Wayne Hancock is a dedicated and conscientious public servant, and voters should retain him as county commissioner.
We met recently at a small locally-owned coffeehouse. As Wayne went in to get his coffee, he spotted a couple of stray napkins blowing around on the patio. He bent over to pick them up, put them in the trash, then went in.
He's that kind of guy. The opposite of pompous; and naturally inclined toward doing the right thing.
Hancock has tried to do right by Doña Ana County. He's proud the County's gone five straight years without a negative audit finding. He's proud they got a glass-recycling facility.
The commission has also started a public transportation system for the south county. Rural folks, some old and/or poor, were missing medical appointments. (La Clinica Familia reports 60% no-shows outside the city.) Students were missing classes at DACC.
Critics confuse this system, perhaps intentionally, with the larger one ($10 million annually in bonds) that voters rejected. This more modest program? El Paso Metropolitan Planning Organization recently chipped in $109,000, and the NM Department of Transportation $419,000. A $264,000 investment has met an obvious need – and brought in $528K. Ridership has increased steadily.
Anti-Hancock sound-offs, some basing their points on columns I've written criticizing the county administration, misunderstand (intentionally in some cases) the facts and the law. Mad at Hancock because you think Chris Barela broke the law? A few years ago, when I reported some of what I'd learned to enforcement authorities, Commissioner Hancock also reported what he knew. So he ain't in cover-up mode. He was concerned, as citizen and as commissioner. Mad that the county settled a lawsuit or took it to trial? Quite possibly the insurer (NM Association of Counties) made that decision. Not the commission.
I do question the conduct of some county officials. Some county employees say Julia Brown should fire Debra Weir, then resign. I'm not sure they're wrong; but commissioners may know things we don't. It may be that the commission, in moving more deliberately and carefully, is make a better decision, based on the whole picture. Their care and deliberation could help avoid a lawsuit if they ultimately fire Ms. Brown. Running this county is complex. Employees are a major consideration, but not the only one.
In four years Hancock has learned a lot about the complex mechanism that is our county government, and he's sincerely trying to improve it. We'd lose that learning if he left the commission. Same with Dr. David Garcia. Dr. Garcia is almost painfully sincere in his concern that things be done right. They're intelligent, thoughtful men with gumption and good instincts. That's more important than whether we agree on every issue.

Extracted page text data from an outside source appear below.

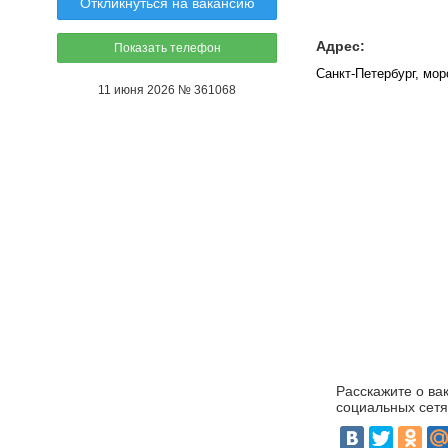
Откликнуться на вакансию
Адрес:
Показать телефон
Санкт-Петербург, мор
11 июня 2026 № 361068
Расскажите о ва
социальных сетя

A new commissioner trying to deal with the administration would be at a disadvantage. Meanwhile, Sheriff Kiki Vigil (who has warred with Brown and opined that Dennis Montoya would be a better manager) is actively backing three candidates. If elected, those three (if beholden to Sheriff Vigil) could fire Brown and hire Dennis Montoya. While Dennis is a smart guy, that's not the right solution. (I've tried to reach Vigil for comment.)
The key decisions that face us are more significant and complex than the bickering between sheriff and county officials. Mr. Hancock has a better grasp of those than his challengers, and has the maturity and strength of character to stand up against interests who would seek to abuse our precious and limited resources. That's why retaining Hancock and Garcia matters.
When we finished talking, Wayne bussed our table before I could even lend a hand.
[ The above column appeared in the Las Cruces Sun-News this morning, Sunday, 8 May, and on the newspaper's website. It will also appear presently on the KRWG-TV website. I welcome comments, questions, and criticisms here or on either of those websites.]
[One note on the transportation system: There was a proposal for a transportation system that would have required something like $10 million in annually. Voters rejected that, and made clear they thought it was way too expensive for this county. The commissioners listened. They put in place a system that should help meet the need but cost a fraction of the initial amount the voters rejected. However, I should clarify my discussion of this in the column. Apparently the $264,000 is what's been spent to-date. (As of the end of April.) Which in turn has netted $528,000 in grants. The overall cost for the year should be another $56-$64,000 per month, depending on fuel costs and other variables. Eight months at $60K each would be $480,000 -- a hell of a lot less than $10 million, but more than $264K. On the other hand, there's a reasonable likelihood of further grants, too. Thus I didn't want someone to attack this column by noting that $264,000 isn't the cost for the whole year; but it seems likely the ultimate cost, after subtracting out what grants cover, will be minimal. That sounds like good business to me.]
[On Vigil and Montoya: I want neither to be an alarmist nor to ignore this point. I can't say how likely it is that a revamped commission would fire Brown and replace her with Montoya. What we know (from Sheriff Vigil himself) is that he is walking the streets for candidates in three districts, and has threatened current commissioners that they'll be gone. If his candidates win, his level of control over them is another unknown. Further, his reported remark that Mr. Montoya would be a better county manager than Ms. Brown may have been offhand. Still, it's troublesome. Unfortunately, he didn't call me back. I'd have liked to include his side on this.]